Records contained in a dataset
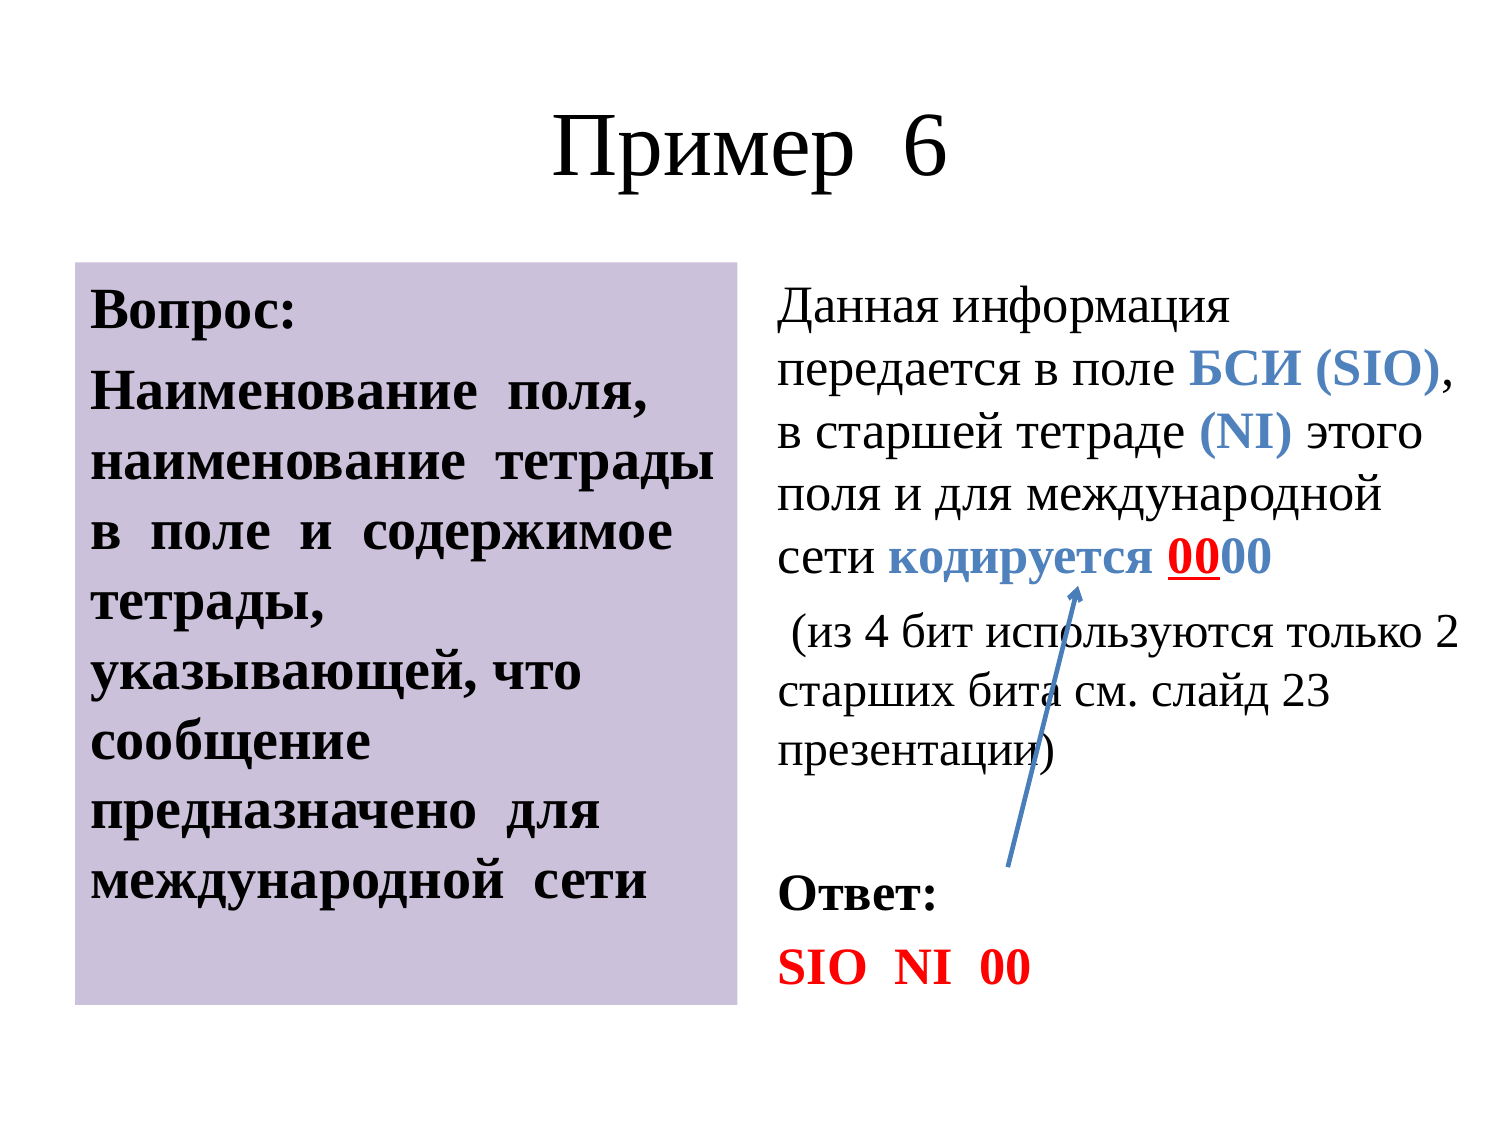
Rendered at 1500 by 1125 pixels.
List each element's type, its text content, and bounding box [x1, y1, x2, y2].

list Вопрос: Наименование поля, наименование тетрады в поле и содержимое тетрады, указывающей, что сообщение предназначено для международной сети [75, 262, 738, 1005]
title Пример 6 [75, 45, 1425, 233]
list Данная информация передается в поле БСИ (SIO), в старшей тетраде (NI) этого поля и для международной сети кодируется 0000 (из 4 бит используются только 2 старших бита см. слайд 23 презентации) Ответ: SIO NI 00 [762, 262, 1477, 1005]
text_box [902, 691, 1184, 762]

Job item: What you return must match the data above exactly, with no images included.

Answer to this task:
Rendered at 1500 by 1125 pixels.
List each element's type, its text content, and bounding box [x1, y1, x2, y2].

list Вопрос: Наименование поля, наименование тетрады в поле и содержимое тетрады, указывающей, что сообщение предназначено для международной сети [75, 262, 738, 1005]
title Пример 6 [75, 45, 1425, 233]
list Данная информация передается в поле БСИ (SIO), в старшей тетраде (NI) этого поля и для международной сети кодируется 0000 (из 4 бит используются только 2 старших бита см. слайд 23 презентации) Ответ: SIO NI 00 [762, 262, 1477, 1005]
text_box [902, 691, 1184, 762]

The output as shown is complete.